▼▼▼

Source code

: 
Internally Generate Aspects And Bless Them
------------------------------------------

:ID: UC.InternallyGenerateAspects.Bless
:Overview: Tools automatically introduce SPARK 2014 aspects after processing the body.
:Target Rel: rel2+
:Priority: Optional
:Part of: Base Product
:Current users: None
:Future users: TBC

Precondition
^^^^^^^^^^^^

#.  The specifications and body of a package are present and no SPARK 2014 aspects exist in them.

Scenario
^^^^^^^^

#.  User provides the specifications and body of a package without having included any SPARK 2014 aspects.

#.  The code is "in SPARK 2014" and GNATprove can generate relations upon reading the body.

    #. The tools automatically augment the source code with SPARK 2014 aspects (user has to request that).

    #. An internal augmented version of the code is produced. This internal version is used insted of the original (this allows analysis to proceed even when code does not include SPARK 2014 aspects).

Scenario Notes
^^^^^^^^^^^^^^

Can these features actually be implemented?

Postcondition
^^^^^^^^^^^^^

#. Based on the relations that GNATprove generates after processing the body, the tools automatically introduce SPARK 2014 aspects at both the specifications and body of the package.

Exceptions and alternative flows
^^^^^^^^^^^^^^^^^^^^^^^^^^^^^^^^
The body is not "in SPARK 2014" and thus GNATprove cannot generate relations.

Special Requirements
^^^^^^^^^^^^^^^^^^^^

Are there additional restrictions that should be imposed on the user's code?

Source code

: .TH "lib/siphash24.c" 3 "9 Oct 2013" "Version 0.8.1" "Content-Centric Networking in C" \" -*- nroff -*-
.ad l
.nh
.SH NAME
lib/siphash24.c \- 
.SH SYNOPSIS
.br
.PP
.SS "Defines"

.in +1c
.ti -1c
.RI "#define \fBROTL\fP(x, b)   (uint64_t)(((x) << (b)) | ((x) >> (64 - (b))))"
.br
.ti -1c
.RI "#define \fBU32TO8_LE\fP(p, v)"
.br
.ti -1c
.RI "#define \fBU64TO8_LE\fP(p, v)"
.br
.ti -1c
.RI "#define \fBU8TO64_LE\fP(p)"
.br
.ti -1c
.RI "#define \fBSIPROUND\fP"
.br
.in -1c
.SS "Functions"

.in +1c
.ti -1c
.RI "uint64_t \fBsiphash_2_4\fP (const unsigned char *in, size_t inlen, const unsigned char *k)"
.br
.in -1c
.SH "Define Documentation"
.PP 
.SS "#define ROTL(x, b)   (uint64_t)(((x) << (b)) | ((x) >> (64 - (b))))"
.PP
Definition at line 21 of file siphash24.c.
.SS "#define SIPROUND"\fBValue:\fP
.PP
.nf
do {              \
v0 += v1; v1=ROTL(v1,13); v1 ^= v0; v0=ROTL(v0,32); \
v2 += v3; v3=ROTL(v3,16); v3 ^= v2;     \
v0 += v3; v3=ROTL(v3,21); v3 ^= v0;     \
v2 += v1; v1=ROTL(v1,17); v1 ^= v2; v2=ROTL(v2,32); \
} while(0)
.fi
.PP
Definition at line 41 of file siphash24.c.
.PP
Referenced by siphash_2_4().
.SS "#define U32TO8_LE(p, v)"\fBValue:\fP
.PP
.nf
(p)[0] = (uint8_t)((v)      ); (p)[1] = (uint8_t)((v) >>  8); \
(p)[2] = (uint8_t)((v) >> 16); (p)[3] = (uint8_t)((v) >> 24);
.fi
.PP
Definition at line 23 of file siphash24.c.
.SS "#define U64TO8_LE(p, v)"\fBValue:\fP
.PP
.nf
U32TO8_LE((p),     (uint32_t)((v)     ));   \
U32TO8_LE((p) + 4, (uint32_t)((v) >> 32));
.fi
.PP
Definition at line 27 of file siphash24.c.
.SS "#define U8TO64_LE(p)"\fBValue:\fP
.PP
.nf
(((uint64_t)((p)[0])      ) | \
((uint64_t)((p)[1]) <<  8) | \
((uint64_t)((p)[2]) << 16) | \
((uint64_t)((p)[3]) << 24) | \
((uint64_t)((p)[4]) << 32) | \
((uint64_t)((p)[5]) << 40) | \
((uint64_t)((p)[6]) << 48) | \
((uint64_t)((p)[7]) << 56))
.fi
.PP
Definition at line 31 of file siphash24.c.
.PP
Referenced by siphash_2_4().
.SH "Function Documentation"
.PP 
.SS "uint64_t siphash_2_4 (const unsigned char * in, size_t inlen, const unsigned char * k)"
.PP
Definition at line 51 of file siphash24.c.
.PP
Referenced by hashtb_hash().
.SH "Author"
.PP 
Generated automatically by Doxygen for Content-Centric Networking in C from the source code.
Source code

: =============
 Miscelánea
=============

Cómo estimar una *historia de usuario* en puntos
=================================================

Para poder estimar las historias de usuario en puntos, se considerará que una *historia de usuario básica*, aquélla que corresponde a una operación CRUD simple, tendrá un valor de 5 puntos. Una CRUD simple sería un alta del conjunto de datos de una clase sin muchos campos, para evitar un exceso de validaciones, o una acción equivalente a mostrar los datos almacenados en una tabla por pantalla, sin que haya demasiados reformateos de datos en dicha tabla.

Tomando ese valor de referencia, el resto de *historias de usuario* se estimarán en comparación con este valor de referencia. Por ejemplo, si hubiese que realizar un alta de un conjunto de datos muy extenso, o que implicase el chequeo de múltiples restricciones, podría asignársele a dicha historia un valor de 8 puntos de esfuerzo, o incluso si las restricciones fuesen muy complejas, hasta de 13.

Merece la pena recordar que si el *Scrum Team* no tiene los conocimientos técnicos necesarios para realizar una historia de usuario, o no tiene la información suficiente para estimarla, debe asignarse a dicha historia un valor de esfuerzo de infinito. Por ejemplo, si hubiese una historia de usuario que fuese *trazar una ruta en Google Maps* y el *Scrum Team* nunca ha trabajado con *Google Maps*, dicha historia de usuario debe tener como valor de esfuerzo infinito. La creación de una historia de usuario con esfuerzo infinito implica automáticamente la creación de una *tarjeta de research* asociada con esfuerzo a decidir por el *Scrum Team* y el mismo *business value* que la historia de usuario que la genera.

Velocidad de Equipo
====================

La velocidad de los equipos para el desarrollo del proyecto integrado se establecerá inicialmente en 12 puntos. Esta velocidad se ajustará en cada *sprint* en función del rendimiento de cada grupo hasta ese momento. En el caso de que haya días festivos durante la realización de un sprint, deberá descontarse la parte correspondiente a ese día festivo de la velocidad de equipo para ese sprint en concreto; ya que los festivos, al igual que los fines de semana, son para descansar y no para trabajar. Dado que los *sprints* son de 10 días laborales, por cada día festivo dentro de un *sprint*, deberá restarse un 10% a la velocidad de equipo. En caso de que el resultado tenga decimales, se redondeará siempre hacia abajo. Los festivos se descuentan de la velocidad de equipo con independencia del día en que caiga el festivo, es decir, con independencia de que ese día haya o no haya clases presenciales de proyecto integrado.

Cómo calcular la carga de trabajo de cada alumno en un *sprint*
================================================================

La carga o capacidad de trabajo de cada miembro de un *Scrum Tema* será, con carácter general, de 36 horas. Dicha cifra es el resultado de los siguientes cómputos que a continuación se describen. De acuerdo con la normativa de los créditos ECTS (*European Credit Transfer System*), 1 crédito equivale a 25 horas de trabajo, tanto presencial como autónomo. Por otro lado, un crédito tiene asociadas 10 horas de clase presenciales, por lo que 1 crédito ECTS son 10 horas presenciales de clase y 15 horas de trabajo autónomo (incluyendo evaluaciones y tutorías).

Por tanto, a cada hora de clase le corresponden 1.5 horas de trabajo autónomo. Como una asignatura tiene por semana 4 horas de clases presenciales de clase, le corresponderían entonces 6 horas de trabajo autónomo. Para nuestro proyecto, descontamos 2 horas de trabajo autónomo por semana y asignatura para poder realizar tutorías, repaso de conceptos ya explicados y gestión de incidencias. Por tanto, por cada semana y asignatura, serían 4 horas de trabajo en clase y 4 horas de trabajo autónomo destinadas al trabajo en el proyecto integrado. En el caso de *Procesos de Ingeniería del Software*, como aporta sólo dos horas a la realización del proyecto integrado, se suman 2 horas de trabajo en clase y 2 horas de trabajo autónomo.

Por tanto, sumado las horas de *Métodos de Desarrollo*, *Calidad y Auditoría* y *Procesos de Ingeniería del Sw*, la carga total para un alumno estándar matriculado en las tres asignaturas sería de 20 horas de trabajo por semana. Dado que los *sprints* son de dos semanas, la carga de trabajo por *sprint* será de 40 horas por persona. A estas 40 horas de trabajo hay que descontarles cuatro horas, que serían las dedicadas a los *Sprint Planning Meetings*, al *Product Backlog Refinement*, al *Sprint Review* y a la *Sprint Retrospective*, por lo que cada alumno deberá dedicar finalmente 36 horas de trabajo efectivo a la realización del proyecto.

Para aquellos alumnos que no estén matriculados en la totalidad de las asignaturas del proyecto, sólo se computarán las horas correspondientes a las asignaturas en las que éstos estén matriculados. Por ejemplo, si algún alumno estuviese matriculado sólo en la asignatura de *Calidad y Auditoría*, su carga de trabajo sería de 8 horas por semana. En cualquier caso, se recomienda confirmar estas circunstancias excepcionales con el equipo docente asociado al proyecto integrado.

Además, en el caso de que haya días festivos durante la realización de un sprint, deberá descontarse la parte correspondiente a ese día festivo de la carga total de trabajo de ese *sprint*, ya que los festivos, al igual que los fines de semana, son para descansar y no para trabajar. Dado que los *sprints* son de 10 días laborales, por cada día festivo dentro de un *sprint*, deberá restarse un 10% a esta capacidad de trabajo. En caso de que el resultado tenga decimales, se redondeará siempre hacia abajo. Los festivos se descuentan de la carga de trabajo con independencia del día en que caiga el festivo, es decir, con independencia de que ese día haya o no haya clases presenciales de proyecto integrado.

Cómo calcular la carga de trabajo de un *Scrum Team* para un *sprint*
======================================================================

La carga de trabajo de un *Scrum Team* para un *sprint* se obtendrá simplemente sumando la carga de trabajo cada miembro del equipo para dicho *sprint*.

▲▲▲

*TASK GOAL*. Show all lines in the records above that hold "calcular".

*ANSWER FOR THIS EXERCISE*.
Cómo calcular la carga de trabajo de cada alumno en un *sprint*
Cómo calcular la carga de trabajo de un *Scrum Team* para un *sprint*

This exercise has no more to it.